(Transcribed page contents)
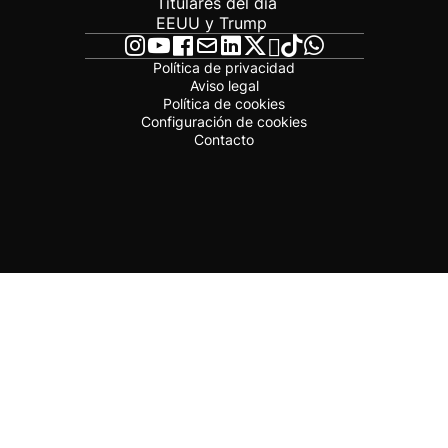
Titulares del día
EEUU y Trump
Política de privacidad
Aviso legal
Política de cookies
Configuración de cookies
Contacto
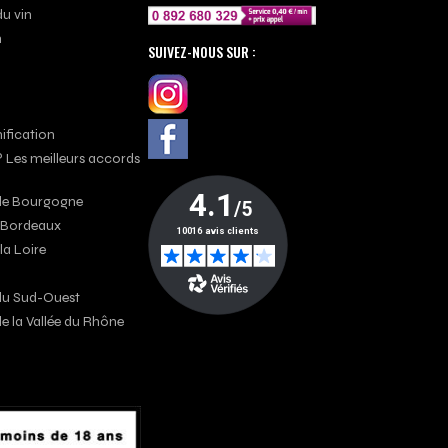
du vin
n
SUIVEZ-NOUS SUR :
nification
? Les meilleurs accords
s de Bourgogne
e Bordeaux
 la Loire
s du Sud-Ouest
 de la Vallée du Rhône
---
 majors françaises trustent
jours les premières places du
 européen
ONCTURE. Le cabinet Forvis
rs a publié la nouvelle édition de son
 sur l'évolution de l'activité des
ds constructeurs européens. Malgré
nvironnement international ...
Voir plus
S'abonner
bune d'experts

REQUIRED ACTION >>
Above are some lines. Repeat exactly, and only, those from the line that has "Les meilleurs accords" through the line that has "de la Vallée du Rhône".

REPLY >>
? Les meilleurs accords
s de Bourgogne
e Bordeaux
 la Loire
s du Sud-Ouest
 de la Vallée du Rhône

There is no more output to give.